:: To do ::
1. Can you extract, word for word, the part of the article on LGBTQIA+ people in commercial real estate that opens with the words containing "In addition to" and closes with "good for business."?
2. In the article on LGBTQIA+ people in commercial real estate, what racial or ethnic groups did respondents self-identify as, and what percentage is given for each?

:: Quoted text ::
More than a quarter of LGBTQIA+ people say they have faced discrimination at work in commercial real estate, according to the responses to Bisnow’s online survey last month, one of the first attempts at studying the population and experiences of the queer community in the industry.

Of the 227 people in the industry who took the anonymous survey last month, 168 identified as a member of the community, or 74%. Respondents were from all corners of the country and all parts of the industry, from construction workers in Boston to developers in Houston, finance executives in LA and brokers in Chicago. 

More than 76% of queer respondents said they are out at work, while roughly 10% said they are only out to a few close colleagues, and 10% said they aren’t out professionally. More than half of the survey’s respondents said they hadn’t faced discrimination at work, but 25.9% said they had been discriminated against, while another 23% said they faced microaggressions but not outright discrimination.


Bisnow conducted the survey, as well as a webinar about the experiences and challenges of the LGBTQIA+ community in CRE, in partnership with LGREG, the Lesbian and Gay Real Estate Group, a networking organization with chapters in a half-dozen cities around the country.

“I was actually more surprised that half of the respondents didn’t experience any microaggressions,” said Chris Fraley, the chief investment officer at Realty Mogul and a co-founder of LGREG. “I was sad and disappointed that half of them did, but I was surprised that for half of them there was really no impact from [coming out].”

In addition to questions involving sexual orientation, Bisnow asked respondents demographic data to understand what cross-section of the industry is represented. The participants were roughly three-quarters male, and only three identified as trans. They self-identified as 86% White, 7% Hispanic or Latino, 5.3% Asian and 4.4% Black or African American. 

Many wrote comments sharing their experience in the industry. An overarching theme was how far real estate has progressed in its acceptance of different sexual orientations. 

“I definitely feel the work environment is a million times better over the last 10+ years,” said a New York City-based retail executive, a man with between 20 and 30 years of experience in the industry.

Some people said being able to bring their authentic selves to their jobs made their work not only more fulfilling, but has actually been good for business.

“I bring my full self to work each day which has transformed my career,” one male respondent, who works in CRE finance in Los Angeles, wrote.

“Thirty-plus years ago I did not feel comfortable with my orientation and I hid it in the workplace,”  a male office broker in Chicago wrote. “Now, fast forward 30 years and over the past 15 or more, I have been 100% out at work and to clients and it has been beneficial to my business.”

Ryo Ishida, the founder of investment firm Rainbow Capital Partners and co-founder of the San Francisco chapter of LGREG, told Bisnow in an interview that being comfortable with one’s own identity in the workplace is consistently shown to drive better outcomes both for an individual and their company.

“I’m a firm believer in if you can just bring your authentic self to work, that shows up in productivity in work, that shows up in working engagement, it shows up in all the economic numbers,” Ishida said. 

Roughly half of respondents were older than 45, and their comments reflected the drastic change the industry has undergone in a couple of generations. A female attorney in Boston said she had been out to close associates at work since the 1980s, but never told a client about her sexual orientation — until she came out to both the local bar association and her clients this year.

[Data excerpts]
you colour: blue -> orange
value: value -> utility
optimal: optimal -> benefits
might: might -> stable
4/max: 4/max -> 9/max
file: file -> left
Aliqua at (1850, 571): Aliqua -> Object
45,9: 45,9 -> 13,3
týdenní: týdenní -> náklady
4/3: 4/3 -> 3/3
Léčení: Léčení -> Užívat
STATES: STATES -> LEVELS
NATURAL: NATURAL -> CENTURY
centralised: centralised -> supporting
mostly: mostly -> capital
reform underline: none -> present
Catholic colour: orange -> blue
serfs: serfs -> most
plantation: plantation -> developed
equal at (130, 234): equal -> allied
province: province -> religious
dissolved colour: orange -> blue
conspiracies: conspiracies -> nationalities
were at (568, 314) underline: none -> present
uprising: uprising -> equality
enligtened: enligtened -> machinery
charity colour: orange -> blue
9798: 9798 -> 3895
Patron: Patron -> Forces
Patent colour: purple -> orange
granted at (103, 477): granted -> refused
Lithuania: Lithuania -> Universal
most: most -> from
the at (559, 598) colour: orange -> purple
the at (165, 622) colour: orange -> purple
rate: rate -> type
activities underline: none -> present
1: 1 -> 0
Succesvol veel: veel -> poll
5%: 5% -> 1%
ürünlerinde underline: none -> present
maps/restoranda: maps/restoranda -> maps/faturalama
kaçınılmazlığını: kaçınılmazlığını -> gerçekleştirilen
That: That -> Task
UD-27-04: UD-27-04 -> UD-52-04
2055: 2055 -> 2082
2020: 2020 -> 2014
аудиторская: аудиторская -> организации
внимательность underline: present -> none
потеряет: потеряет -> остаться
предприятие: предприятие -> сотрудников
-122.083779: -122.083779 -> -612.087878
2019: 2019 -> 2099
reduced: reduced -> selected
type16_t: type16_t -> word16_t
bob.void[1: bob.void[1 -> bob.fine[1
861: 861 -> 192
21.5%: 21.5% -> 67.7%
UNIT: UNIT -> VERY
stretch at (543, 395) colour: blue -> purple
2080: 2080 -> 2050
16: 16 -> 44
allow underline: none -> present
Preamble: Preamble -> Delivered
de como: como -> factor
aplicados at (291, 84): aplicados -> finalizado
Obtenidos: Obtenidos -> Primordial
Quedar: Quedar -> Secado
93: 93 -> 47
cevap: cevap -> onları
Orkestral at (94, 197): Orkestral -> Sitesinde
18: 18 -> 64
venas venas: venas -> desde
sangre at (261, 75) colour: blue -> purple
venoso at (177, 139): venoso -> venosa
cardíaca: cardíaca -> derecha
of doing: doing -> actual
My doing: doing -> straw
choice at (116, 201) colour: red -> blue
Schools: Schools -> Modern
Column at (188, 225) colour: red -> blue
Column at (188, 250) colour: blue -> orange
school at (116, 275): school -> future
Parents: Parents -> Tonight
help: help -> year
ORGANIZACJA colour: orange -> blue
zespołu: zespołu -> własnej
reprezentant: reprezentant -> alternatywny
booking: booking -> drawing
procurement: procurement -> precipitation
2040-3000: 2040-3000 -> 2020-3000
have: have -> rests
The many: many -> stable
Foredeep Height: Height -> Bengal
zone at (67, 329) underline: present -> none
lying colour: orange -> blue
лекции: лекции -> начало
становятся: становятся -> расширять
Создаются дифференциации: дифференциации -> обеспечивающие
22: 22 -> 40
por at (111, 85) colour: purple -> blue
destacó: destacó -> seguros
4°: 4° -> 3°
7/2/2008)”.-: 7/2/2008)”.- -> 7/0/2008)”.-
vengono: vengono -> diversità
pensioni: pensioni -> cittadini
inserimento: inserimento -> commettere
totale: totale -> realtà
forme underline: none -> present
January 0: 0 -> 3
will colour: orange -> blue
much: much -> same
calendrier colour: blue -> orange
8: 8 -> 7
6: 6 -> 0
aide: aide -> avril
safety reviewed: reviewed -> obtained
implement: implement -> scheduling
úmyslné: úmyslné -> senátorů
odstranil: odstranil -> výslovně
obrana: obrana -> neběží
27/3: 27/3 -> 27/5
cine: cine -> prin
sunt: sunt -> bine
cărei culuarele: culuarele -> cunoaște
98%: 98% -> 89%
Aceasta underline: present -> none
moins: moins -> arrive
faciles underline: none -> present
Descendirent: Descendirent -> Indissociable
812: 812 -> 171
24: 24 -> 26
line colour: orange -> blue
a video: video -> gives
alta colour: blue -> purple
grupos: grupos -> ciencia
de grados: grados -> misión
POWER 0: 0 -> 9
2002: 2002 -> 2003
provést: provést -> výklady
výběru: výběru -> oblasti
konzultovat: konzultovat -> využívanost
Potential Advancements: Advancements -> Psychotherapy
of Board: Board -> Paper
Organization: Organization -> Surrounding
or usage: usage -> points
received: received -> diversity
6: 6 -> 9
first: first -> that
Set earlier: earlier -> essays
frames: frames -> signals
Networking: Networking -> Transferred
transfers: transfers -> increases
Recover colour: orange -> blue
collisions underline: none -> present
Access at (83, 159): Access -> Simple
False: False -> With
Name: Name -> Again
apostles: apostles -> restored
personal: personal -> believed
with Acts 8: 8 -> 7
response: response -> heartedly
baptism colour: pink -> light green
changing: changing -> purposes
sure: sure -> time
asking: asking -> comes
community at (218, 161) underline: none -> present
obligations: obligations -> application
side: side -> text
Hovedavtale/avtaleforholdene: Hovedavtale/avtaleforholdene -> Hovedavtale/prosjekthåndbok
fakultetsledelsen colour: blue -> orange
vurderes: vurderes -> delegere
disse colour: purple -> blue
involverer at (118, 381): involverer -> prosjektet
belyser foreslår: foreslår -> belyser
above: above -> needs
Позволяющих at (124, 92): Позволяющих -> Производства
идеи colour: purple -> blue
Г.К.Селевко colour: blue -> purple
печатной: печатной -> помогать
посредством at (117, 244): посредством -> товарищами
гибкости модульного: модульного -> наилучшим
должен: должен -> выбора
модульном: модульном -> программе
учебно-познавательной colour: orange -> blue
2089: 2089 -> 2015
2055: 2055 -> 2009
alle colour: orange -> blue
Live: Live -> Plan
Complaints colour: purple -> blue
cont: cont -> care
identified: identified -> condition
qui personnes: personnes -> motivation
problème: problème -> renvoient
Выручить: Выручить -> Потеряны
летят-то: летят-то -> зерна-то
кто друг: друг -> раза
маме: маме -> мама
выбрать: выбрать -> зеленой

:: Response list ::
1.
In addition to questions involving sexual orientation, Bisnow asked respondents demographic data to understand what cross-section of the industry is represented. The participants were roughly three-quarters male, and only three identified as trans. They self-identified as 86% White, 7% Hispanic or Latino, 5.3% Asian and 4.4% Black or African American. 

Many wrote comments sharing their experience in the industry. An overarching theme was how far real estate has progressed in its acceptance of different sexual orientations. 

“I definitely feel the work environment is a million times better over the last 10+ years,” said a New York City-based retail executive, a man with between 20 and 30 years of experience in the industry.

Some people said being able to bring their authentic selves to their jobs made their work not only more fulfilling, but has actually been good for business.

2.
- White: 86%
- Hispanic or Latino: 7%
- Asian: 5.3%
- Black or African American: 4.4%